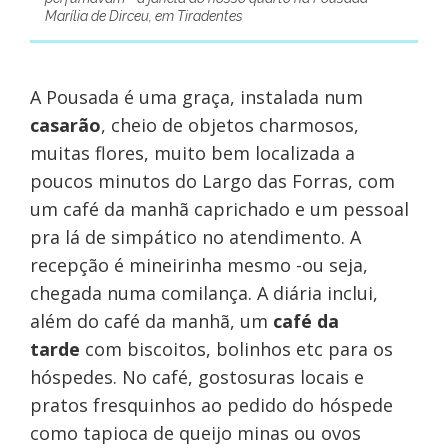
Marília de Dirceu, em Tiradentes
A Pousada é uma graça, instalada num
casarão
, cheio de objetos charmosos,
muitas flores, muito bem localizada a
poucos minutos do Largo das Forras, com
um café da manhã caprichado e um pessoal
pra lá de simpático no atendimento. A
recepção é mineirinha mesmo -ou seja,
chegada numa comilança. A diária inclui,
além do café da manhã, um
café da
tarde
com biscoitos, bolinhos etc para os
hóspedes. No café, gostosuras locais e
pratos fresquinhos ao pedido do hóspede
como tapioca de queijo minas ou ovos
::::::::
THE PROBLEM:
Write out the text from all the records above, line for line with no changes, and leave the pictures out.

WRITTEN ANSWER:
Marília de Dirceu, em Tiradentes
A Pousada é uma graça, instalada num
casarão
, cheio de objetos charmosos,
muitas flores, muito bem localizada a
poucos minutos do Largo das Forras, com
um café da manhã caprichado e um pessoal
pra lá de simpático no atendimento. A
recepção é mineirinha mesmo -ou seja,
chegada numa comilança. A diária inclui,
além do café da manhã, um
café da
tarde
com biscoitos, bolinhos etc para os
hóspedes. No café, gostosuras locais e
pratos fresquinhos ao pedido do hóspede
como tapioca de queijo minas ou ovos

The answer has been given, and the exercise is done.